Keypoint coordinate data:
=== Section Start ===

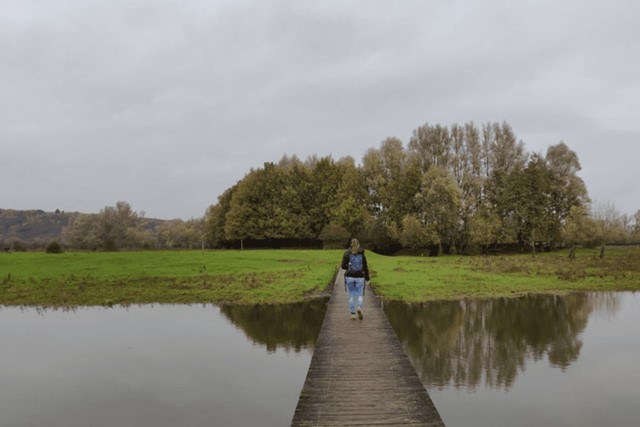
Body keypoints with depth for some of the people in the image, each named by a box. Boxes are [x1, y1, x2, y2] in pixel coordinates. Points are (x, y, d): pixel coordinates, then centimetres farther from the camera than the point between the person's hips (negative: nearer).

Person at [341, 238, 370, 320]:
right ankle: (359, 308, -19)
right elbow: (365, 267, -2)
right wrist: (367, 278, 8)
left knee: (351, 296, 11)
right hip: (359, 277, 0)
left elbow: (343, 266, -7)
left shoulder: (347, 254, -4)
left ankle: (353, 314, 10)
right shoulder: (362, 254, -2)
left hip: (349, 277, 0)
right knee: (359, 296, 9)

=== Section End ===

- **REQUIRED ACTION**: Recast every line of the records as a numbered list, skipping blank lines and leaving out the picture.

- **TASK ANSWER**:
1. Body keypoints with depth for some of the people in the image, each named by a box. Boxes are [x1, y1, x2, y2] in pixel coordinates. Points are (x, y, d): pixel coordinates, then centimetres farther from the camera than the point between the person's hips (negative: nearer).
2. Person at [341, 238, 370, 320]:
3. right ankle: (359, 308, -19)
4. right elbow: (365, 267, -2)
5. right wrist: (367, 278, 8)
6. left knee: (351, 296, 11)
7. right hip: (359, 277, 0)
8. left elbow: (343, 266, -7)
9. left shoulder: (347, 254, -4)
10. left ankle: (353, 314, 10)
11. right shoulder: (362, 254, -2)
12. left hip: (349, 277, 0)
13. right knee: (359, 296, 9)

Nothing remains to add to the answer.